The olive-backed foliage-gleaner is a year-round resident throughout its range.

===Feeding===

The olive-backed foliage-gleaner feeds on a variety of larval and adult insects and spiders, and also eats small lizards. It forages singly or in pairs, and most of the time as part of a mixed-species feeding flock. It feeds mostly in the forest undergrowth though it occasionally will do so to the mid-storey but only rarely to the canopy. It acrobatically gleans and pulls prey from epiphytes, debris, bark crevices, and especially from clumps of dead leaves.

===Breeding===

The olive-backed foliage-gleaner's breeding season or seasons have not been defined but birds in breeding condition have been observed somewhere in almost every month of the year. It is thought to be monogamous. It builds a nest in a chamber at the end of a tunnel it excavates in an earthen bank. The clutch size is two eggs.
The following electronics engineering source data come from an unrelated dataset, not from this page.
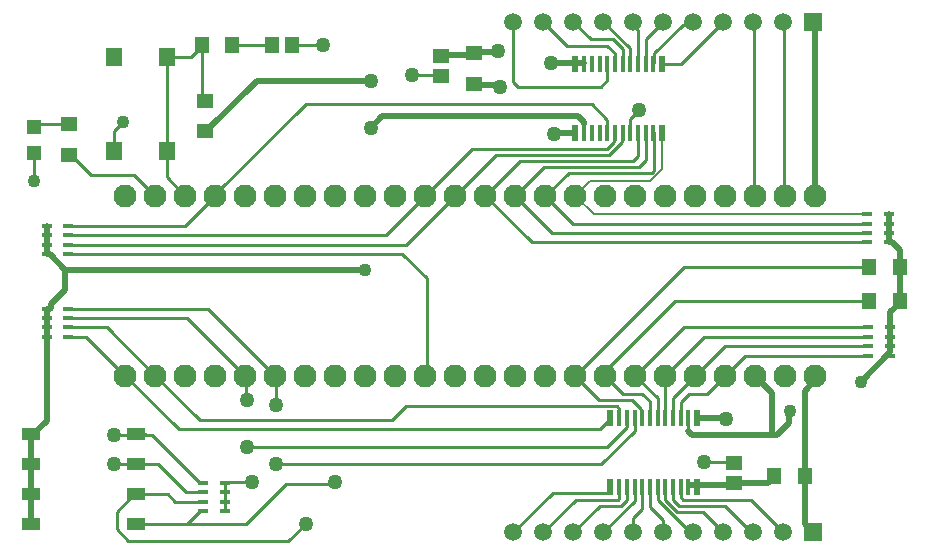
<source format=gtl>
G04*
G04 #@! TF.GenerationSoftware,Altium Limited,Altium Designer,20.2.6 (244)*
G04*
G04 Layer_Physical_Order=1*
G04 Layer_Color=255*
%FSLAX25Y25*%
%MOIN*%
G70*
G04*
G04 #@! TF.SameCoordinates,EFAE668D-727F-4ECC-B3F7-511A600DF1C5*
G04*
G04*
G04 #@! TF.FilePolarity,Positive*
G04*
G01*
G75*
%ADD14C,0.01000*%
%ADD31R,0.02362X0.05315*%
%ADD32R,0.01575X0.05315*%
%ADD33R,0.05906X0.04331*%
%ADD34R,0.05512X0.04724*%
%ADD35R,0.04724X0.05512*%
%ADD36R,0.03740X0.01772*%
%ADD37R,0.04724X0.04724*%
%ADD38R,0.05512X0.06299*%
%ADD39R,0.04921X0.05709*%
%ADD40R,0.05709X0.04921*%
%ADD41C,0.00800*%
%ADD42C,0.02000*%
%ADD43C,0.07677*%
%ADD44R,0.05906X0.05906*%
%ADD45C,0.05906*%
%ADD46C,0.05000*%
%ADD47C,0.04331*%
D14*
X190000Y128740D02*
X217918D01*
X218504Y129326D01*
Y142224D01*
X210630Y142028D02*
Y146653D01*
X213583Y149606D01*
X142283Y121024D02*
X157874Y136614D01*
X202805D02*
X205224Y139034D01*
X157874Y136614D02*
X202805D01*
X152284Y121024D02*
X165905Y134646D01*
X203396D01*
X207784Y139034D01*
X135984Y104724D02*
X152284Y121024D01*
X182283D02*
X190000Y128740D01*
X172283Y121024D02*
X181968Y130709D01*
X213386D02*
X215748Y133071D01*
X181968Y130709D02*
X213386D01*
X162284Y121024D02*
X173937Y132677D01*
X211417D02*
X213189Y134449D01*
X173937Y132677D02*
X211417D01*
X207784Y139034D02*
Y141740D01*
X213189Y134449D02*
Y142028D01*
X205224Y141740D02*
X205512Y142028D01*
X205224Y139034D02*
Y141740D01*
X207784D02*
X208071Y142028D01*
X23327Y107874D02*
X129134D01*
X142283Y121024D01*
X23327Y104724D02*
X135984D01*
X142283Y61024D02*
X142717Y61457D01*
Y93504D01*
X23327Y101575D02*
X134646D01*
X142717Y93504D01*
X137795Y161417D02*
X147244D01*
X147638Y161024D01*
X171653Y159055D02*
X173228Y157480D01*
X171653Y159055D02*
Y179134D01*
X244488Y32480D02*
X245079Y31890D01*
X235236Y32480D02*
X244488D01*
X192283Y61024D02*
X200157Y53150D01*
X211073D02*
X214083Y50140D01*
X200157Y53150D02*
X211073D01*
X208189Y55118D02*
X214567D01*
X202284Y61024D02*
X208189Y55118D01*
X214567D02*
X217126Y52559D01*
X215748Y133071D02*
Y142028D01*
X214083Y49692D02*
Y50140D01*
Y49692D02*
X214280Y49495D01*
Y47236D02*
Y49495D01*
X135699Y50894D02*
X206017D01*
X206890Y46949D02*
Y50020D01*
X206017Y50894D02*
X206890Y50020D01*
X131066Y46260D02*
X135699Y50894D01*
X217126Y46949D02*
Y52559D01*
X214280Y47236D02*
X214567Y46949D01*
X202284Y61024D02*
Y62322D01*
X203647Y63686D02*
Y63883D01*
X202284Y62322D02*
X203647Y63686D01*
X225590Y85827D02*
X290158D01*
X203647Y63883D02*
X225590Y85827D01*
X212283Y61024D02*
X228425Y77165D01*
X289961D01*
X224803Y53543D02*
X242126Y70866D01*
X75492Y25394D02*
X75590Y25492D01*
X84547D01*
X84646Y25591D01*
X75492Y22244D02*
Y25394D01*
Y19094D02*
Y22244D01*
Y15945D02*
Y19094D01*
X39370Y9843D02*
Y15787D01*
X43307Y5906D02*
X96457D01*
X39370Y9843D02*
X43307Y5906D01*
X39370Y15787D02*
X43413Y19831D01*
Y19831D01*
X45079Y21496D02*
X56571D01*
X95691Y24825D02*
X111439D01*
X62776Y11496D02*
X82362D01*
X95691Y24825D01*
X111439D02*
X112205Y25591D01*
X96457Y5906D02*
X102362Y11811D01*
X43413Y19831D02*
X45079Y21496D01*
X45866Y11496D02*
X62776D01*
X49319Y41339D02*
Y41496D01*
X38386Y41339D02*
X49319D01*
X51279D01*
X45866Y41496D02*
X49319D01*
X38386Y31496D02*
X53146D01*
X62398Y22244D01*
X51279Y41339D02*
X67224Y25394D01*
X60000Y43307D02*
X200492D01*
X29291Y74016D02*
X42283Y61024D01*
X60000Y43307D01*
X200492D02*
X204134Y46949D01*
X62776Y11496D02*
X67224Y15945D01*
X68209D01*
X62398Y22244D02*
X68209D01*
X56571Y21496D02*
X58973Y19094D01*
X68209D01*
X67224Y25394D02*
X68209D01*
X11811Y144095D02*
X12598Y144882D01*
X23622Y134646D02*
X24016D01*
X52284Y61024D02*
X52284D01*
X52205Y121024D02*
X52284D01*
X72284D02*
Y121496D01*
X67716Y153937D02*
X68898Y152756D01*
X67716Y170866D02*
Y171260D01*
X82480Y53347D02*
X82677Y53150D01*
X82284Y61024D02*
X82480Y60827D01*
X92402Y51299D02*
X92520Y51181D01*
X92283Y61024D02*
X92402Y60905D01*
X181653Y179134D02*
X181653D01*
X206479Y19685D02*
X206890Y20096D01*
X204725Y173228D02*
X208071Y169882D01*
X202880Y171135D02*
X205451Y168565D01*
X211653Y8858D02*
Y13743D01*
X212008Y42717D02*
Y46949D01*
X211653Y177806D02*
X213189Y176271D01*
X211653Y177806D02*
Y179134D01*
X221654Y8858D02*
Y12936D01*
X222244Y46949D02*
X222284Y46988D01*
X218307Y165059D02*
X218595Y165347D01*
X230420Y8858D02*
X231653D01*
X227362Y20575D02*
X228252Y19685D01*
X229921Y42510D02*
Y46947D01*
X227362Y52165D02*
X230220Y55023D01*
X230326Y179134D02*
X231653D01*
X229293Y178100D02*
X230326Y179134D01*
X228100Y178100D02*
X229293D01*
X250984Y8858D02*
X251654D01*
X251969Y121339D02*
X252284Y121024D01*
X251654Y179134D02*
X251969Y178819D01*
X261653Y8858D02*
X261653D01*
X261968Y121339D02*
X262283Y121024D01*
X261653Y179134D02*
X261968Y178819D01*
X38386Y135827D02*
Y142717D01*
X82480Y53347D02*
Y60827D01*
X92402Y51299D02*
Y60905D01*
X206890Y20096D02*
Y23917D01*
X202953Y142028D02*
Y146418D01*
X211653Y13743D02*
X214567Y16656D01*
Y23917D01*
X217126Y17463D02*
Y23917D01*
X212008Y23917D02*
X212008Y23917D01*
X212008Y19213D02*
Y23917D01*
X215748Y165059D02*
Y173228D01*
X210630Y165059D02*
Y170158D01*
X213189Y165059D02*
Y176271D01*
X224803Y19593D02*
Y23917D01*
X222244Y19593D02*
Y23917D01*
X219685Y19593D02*
Y23917D01*
X222284Y46988D02*
Y61024D01*
X219685Y46949D02*
Y53622D01*
X224803Y46949D02*
Y53543D01*
X218595Y165347D02*
Y168595D01*
X227362Y20575D02*
Y23917D01*
Y46949D02*
Y52165D01*
X11811Y125984D02*
Y135433D01*
X56102Y135827D02*
Y167323D01*
Y127205D02*
Y135827D01*
X67716Y153937D02*
Y170866D01*
X208071Y163091D02*
Y169882D01*
X205451Y163151D02*
Y168565D01*
X202953Y159646D02*
Y165059D01*
X242284Y61024D02*
X248976Y67716D01*
X251969Y121339D02*
Y178819D01*
X261968Y121339D02*
Y178819D01*
X12598Y144882D02*
X23622D01*
X77953Y171260D02*
X91142D01*
X97835D02*
X108268D01*
X207572Y17717D02*
X209449Y19593D01*
X200512Y17717D02*
X207572D01*
X192480Y19685D02*
X206479D01*
X209449Y44094D02*
Y46949D01*
X197559Y173228D02*
X204725D01*
X226680Y17717D02*
X242126D01*
X224803Y19593D02*
X226680Y17717D01*
X228252Y19685D02*
X250827D01*
X230220Y55023D02*
X236283D01*
X45276Y127953D02*
X52205Y121024D01*
X30709Y127953D02*
X45276D01*
X38386Y142717D02*
X41339Y145669D01*
X62283Y111024D02*
X72284Y121024D01*
X64173Y167323D02*
X67716Y170866D01*
X171653Y8858D02*
X184744Y21949D01*
X172283Y121024D02*
X184646Y108661D01*
X162284Y121024D02*
X177795Y105512D01*
X209449Y19593D02*
Y23917D01*
X191654Y8858D02*
X200512Y17717D01*
X201654Y8858D02*
X212008Y19213D01*
X202756Y37402D02*
X209449Y44094D01*
X212283Y61024D02*
X219685Y53622D01*
X200787Y157480D02*
X202953Y159646D01*
X197796Y151575D02*
X202953Y146418D01*
X191654Y179134D02*
X197559Y173228D01*
X201654Y179134D02*
X210630Y170158D01*
X242126Y17717D02*
X250984Y8858D01*
X226089Y15748D02*
X234764D01*
X241653Y8858D01*
X222244Y19593D02*
X226089Y15748D01*
X236283Y55023D02*
X242284Y61024D01*
X227579Y165059D02*
X241653Y179134D01*
X36142Y77165D02*
X52284Y61024D01*
X69842Y83465D02*
X92283Y61024D01*
X62992Y80315D02*
X82284Y61024D01*
X200787Y31496D02*
X212008Y42717D01*
X222284Y61024D02*
X235276Y74016D01*
X23327Y74016D02*
X29291D01*
X23327Y77165D02*
X36142D01*
X67047Y46260D02*
X131066D01*
X184744Y21949D02*
X204134D01*
X248976Y67716D02*
X289961D01*
X242126Y70866D02*
X289961D01*
X235276Y74016D02*
X289961D01*
X228504Y97244D02*
X290158D01*
X184646Y108661D02*
X289665D01*
X177795Y105512D02*
X289665D01*
X221161Y165059D02*
X227579D01*
X189652Y171135D02*
X202880D01*
X52284Y61024D02*
X67047Y46260D01*
X56102Y127205D02*
X62283Y121024D01*
X56102Y167323D02*
X64173D01*
X217126Y17463D02*
X221654Y12936D01*
X181653Y8858D02*
X192480Y19685D01*
X250827D02*
X261653Y8858D01*
X219685Y19593D02*
X230420Y8858D01*
X182283Y121024D02*
X191496Y111811D01*
X289665D01*
X215748Y173228D02*
X221654Y179134D01*
X218595Y168595D02*
X228100Y178100D01*
X181653Y179134D02*
X189652Y171135D01*
X24016Y134646D02*
X30709Y127953D01*
X72284Y121496D02*
X102362Y151575D01*
X192283Y61024D02*
X228504Y97244D01*
X82677Y37402D02*
X202756D01*
X23327Y83465D02*
X69842D01*
X23327Y80315D02*
X62992D01*
X23327Y111024D02*
X62283D01*
X173228Y157480D02*
X200787D01*
X92520Y31496D02*
X200787D01*
X102362Y151575D02*
X197796D01*
D31*
X192323Y165059D02*
D03*
X221260D02*
D03*
Y142028D02*
D03*
X192323D02*
D03*
X232874Y23917D02*
D03*
X203937D02*
D03*
Y46949D02*
D03*
X232874D02*
D03*
D32*
X195276Y165059D02*
D03*
X197835D02*
D03*
X200394D02*
D03*
X202953D02*
D03*
X205512D02*
D03*
X208071D02*
D03*
X210630D02*
D03*
X213189D02*
D03*
X215748D02*
D03*
X218307D02*
D03*
Y142028D02*
D03*
X215748D02*
D03*
X213189D02*
D03*
X210630D02*
D03*
X208071D02*
D03*
X205512D02*
D03*
X202953D02*
D03*
X200394D02*
D03*
X197835D02*
D03*
X195276D02*
D03*
X229921Y23917D02*
D03*
X227362D02*
D03*
X224803D02*
D03*
X222244D02*
D03*
X219685D02*
D03*
X217126D02*
D03*
X214567D02*
D03*
X212008D02*
D03*
X209449D02*
D03*
X206890D02*
D03*
Y46949D02*
D03*
X209449D02*
D03*
X212008D02*
D03*
X214567D02*
D03*
X217126D02*
D03*
X219685D02*
D03*
X222244D02*
D03*
X224803D02*
D03*
X227362D02*
D03*
X229921D02*
D03*
D33*
X45866Y41496D02*
D03*
Y21496D02*
D03*
Y11496D02*
D03*
X10827D02*
D03*
Y21496D02*
D03*
Y31496D02*
D03*
Y41496D02*
D03*
X45866Y31496D02*
D03*
D34*
X68898Y152756D02*
D03*
Y142520D02*
D03*
X23622Y134646D02*
D03*
Y144882D02*
D03*
X158465Y158268D02*
D03*
Y168504D02*
D03*
D35*
X300394Y85827D02*
D03*
X290158D02*
D03*
X77953Y171260D02*
D03*
X67716D02*
D03*
X300394Y97244D02*
D03*
X290158D02*
D03*
X268898Y27559D02*
D03*
X258661D02*
D03*
D36*
X289665Y114961D02*
D03*
X296949D02*
D03*
Y111811D02*
D03*
Y108661D02*
D03*
Y105512D02*
D03*
X289665Y111811D02*
D03*
Y108661D02*
D03*
Y105512D02*
D03*
X23327Y101575D02*
D03*
X16043D02*
D03*
Y104724D02*
D03*
Y107874D02*
D03*
Y111024D02*
D03*
X23327Y104724D02*
D03*
Y107874D02*
D03*
Y111024D02*
D03*
X289961Y77165D02*
D03*
X297244D02*
D03*
Y74016D02*
D03*
Y70866D02*
D03*
Y67716D02*
D03*
X289961Y74016D02*
D03*
Y70866D02*
D03*
Y67716D02*
D03*
X23327Y74016D02*
D03*
X16043D02*
D03*
Y77165D02*
D03*
Y80315D02*
D03*
Y83465D02*
D03*
X23327Y77165D02*
D03*
Y80315D02*
D03*
Y83465D02*
D03*
X75492Y15945D02*
D03*
X68209D02*
D03*
Y19094D02*
D03*
Y22244D02*
D03*
Y25394D02*
D03*
X75492Y19094D02*
D03*
Y22244D02*
D03*
Y25394D02*
D03*
D37*
X11811Y135433D02*
D03*
Y144095D02*
D03*
D38*
X38386Y167323D02*
D03*
X56102D02*
D03*
Y135827D02*
D03*
X38386D02*
D03*
D39*
X91142Y171260D02*
D03*
X97835D02*
D03*
D40*
X245079Y25197D02*
D03*
Y31890D02*
D03*
X147638Y167717D02*
D03*
Y161024D02*
D03*
D41*
X198346Y114961D02*
X289665D01*
X192283Y121024D02*
X198346Y114961D01*
X192283Y121024D02*
X197122Y125862D01*
X217161D01*
X221260Y129961D01*
Y142028D01*
D42*
X184055Y165354D02*
X184203Y165207D01*
X195063D01*
X185272Y142028D02*
X192323D01*
X185039Y141795D02*
X185272Y142028D01*
X22146Y96457D02*
X122047D01*
X158465Y158268D02*
X158858Y157874D01*
X166929D01*
X167323Y157480D01*
X147638Y167717D02*
X148031Y168110D01*
X158071D01*
X158465Y168504D01*
X158858Y168898D01*
X165945D01*
X166339Y169291D01*
X231093Y41339D02*
X257874D01*
X229921Y42510D02*
X231093Y41339D01*
X232874Y24557D02*
X244833D01*
X230134D02*
X232874D01*
X258661Y27165D02*
Y27559D01*
X257299Y25803D02*
X258661Y27165D01*
X256128Y25197D02*
X256734Y25803D01*
X257299D01*
X245079Y25197D02*
X256128D01*
X268898Y27559D02*
Y56102D01*
X272284Y59487D01*
Y61024D01*
X268898Y11614D02*
Y27559D01*
Y11614D02*
X271654Y8858D01*
X10827Y31496D02*
Y41496D01*
Y21496D02*
Y31496D01*
Y11496D02*
Y21496D01*
X16043Y45925D02*
Y74016D01*
X11614Y41496D02*
X16043Y45925D01*
X10827Y41496D02*
X11614D01*
X16043Y74016D02*
Y77165D01*
Y104724D02*
Y107874D01*
X68898Y142520D02*
X69291D01*
X195276Y144922D02*
Y145441D01*
X194719Y145998D02*
X195276Y145441D01*
X194719Y145998D02*
X194719D01*
X259646Y41339D02*
X263520Y45213D01*
Y48953D02*
X263779Y49213D01*
X287402Y59055D02*
Y59055D01*
X300394Y85827D02*
Y85827D01*
Y85433D02*
Y85827D01*
X16043Y80315D02*
Y83465D01*
Y77165D02*
Y80315D01*
Y101575D02*
Y104724D01*
Y107874D02*
Y111024D01*
X22146Y89567D02*
Y96457D01*
X124016Y143701D02*
X127953Y147638D01*
X263520Y45213D02*
Y48953D01*
X300394Y87402D02*
X301181Y86614D01*
X300394Y87402D02*
Y97244D01*
Y85827D02*
X301181Y86614D01*
X300394Y97244D02*
Y102823D01*
X272284Y121024D02*
Y179134D01*
X17413Y83850D02*
Y84835D01*
X17028Y83465D02*
X17413Y83850D01*
X16043Y83465D02*
X17028D01*
X16043Y101575D02*
X17028D01*
X193079Y147638D02*
X194719Y145998D01*
X257874Y41339D02*
X259646D01*
X297244Y77165D02*
X297244Y77165D01*
Y82284D02*
X300394Y85433D01*
X296949Y105512D02*
Y108661D01*
Y105512D02*
X297705D01*
X17413Y84835D02*
X22146Y89567D01*
X69291Y142520D02*
X86221Y159449D01*
X242423Y46949D02*
X242609Y46763D01*
X232874Y46949D02*
X242423D01*
X257874Y41339D02*
Y55433D01*
X297244Y68898D02*
Y77165D01*
X297244Y77165D02*
Y82284D01*
X296949Y111811D02*
Y114961D01*
Y108661D02*
Y111811D01*
X297705Y105512D02*
X300394Y102823D01*
X17028Y101575D02*
X22146Y96457D01*
X287402Y59055D02*
X297244Y68898D01*
X86221Y159449D02*
X124016D01*
X252284Y61024D02*
X257874Y55433D01*
X127953Y147638D02*
X193079D01*
D43*
X252284Y121024D02*
D03*
X242284D02*
D03*
X232283D02*
D03*
X222284D02*
D03*
X212283D02*
D03*
X202284D02*
D03*
X192283D02*
D03*
X182283D02*
D03*
X172283D02*
D03*
X162284D02*
D03*
X152284D02*
D03*
X142283D02*
D03*
Y61024D02*
D03*
X152284D02*
D03*
X162284D02*
D03*
X172283D02*
D03*
X182283D02*
D03*
X192283D02*
D03*
X202284D02*
D03*
X212283D02*
D03*
X222284D02*
D03*
X232283D02*
D03*
X242284D02*
D03*
X262283Y121024D02*
D03*
X252284Y61024D02*
D03*
X262283D02*
D03*
X272284Y121024D02*
D03*
Y61024D02*
D03*
X132283Y121024D02*
D03*
Y61024D02*
D03*
X122283Y121024D02*
D03*
X112284D02*
D03*
X102284D02*
D03*
X92283D02*
D03*
X82284D02*
D03*
X72284D02*
D03*
X62283D02*
D03*
X52284D02*
D03*
X42283D02*
D03*
Y61024D02*
D03*
X52284D02*
D03*
X62283D02*
D03*
X72284D02*
D03*
X82284D02*
D03*
X92283D02*
D03*
X102284D02*
D03*
X112284D02*
D03*
X122283D02*
D03*
D44*
X271654Y179134D02*
D03*
Y8858D02*
D03*
D45*
X261653Y179134D02*
D03*
X251654D02*
D03*
X241653D02*
D03*
X231653D02*
D03*
X221654D02*
D03*
X211653D02*
D03*
X201654D02*
D03*
X191654D02*
D03*
X181653D02*
D03*
X171653D02*
D03*
X261653Y8858D02*
D03*
X251654D02*
D03*
X241653D02*
D03*
X231653D02*
D03*
X221654D02*
D03*
X211653D02*
D03*
X201654D02*
D03*
X191654D02*
D03*
X181653D02*
D03*
X171653D02*
D03*
D46*
X184055Y165354D02*
D03*
X185039Y141795D02*
D03*
X213583Y149606D02*
D03*
X137795Y161417D02*
D03*
X167323Y157480D02*
D03*
X166339Y169291D02*
D03*
X235236Y32480D02*
D03*
X84646Y25591D02*
D03*
X102362Y11811D02*
D03*
X112205Y25591D02*
D03*
X38386Y41339D02*
D03*
Y31496D02*
D03*
X92520Y51181D02*
D03*
Y31496D02*
D03*
X108268Y171260D02*
D03*
X82677Y53150D02*
D03*
X242609Y46763D02*
D03*
X82677Y37402D02*
D03*
X124016Y143701D02*
D03*
Y159449D02*
D03*
D47*
X122047Y96457D02*
D03*
X11811Y125984D02*
D03*
X41339Y145669D02*
D03*
X263779Y49213D02*
D03*
X287402Y59055D02*
D03*
M02*

</source>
Nothing else is known about its breeding biology.

===Vocalization===

The olive-backed foliage-gleaner's song is "a loud, fast, staccato, slightly descending rattle, 'tchi-r-r-r-r-r-r-r-r-r-r-r-r-r-r-r' ". Its calls include "a sharp 'chik-uh' or 'chík-wuk' " and "chik-qwaah".

==Status==

The IUCN has assessed the olive-backed foliage-gleaner as being of Least Concern. It has an extremely large range, but its population size is not known and is believed to be decreasing. No immediate threats have been identified. It is considered common to fairly common in most of its range and occurs in many protected areas.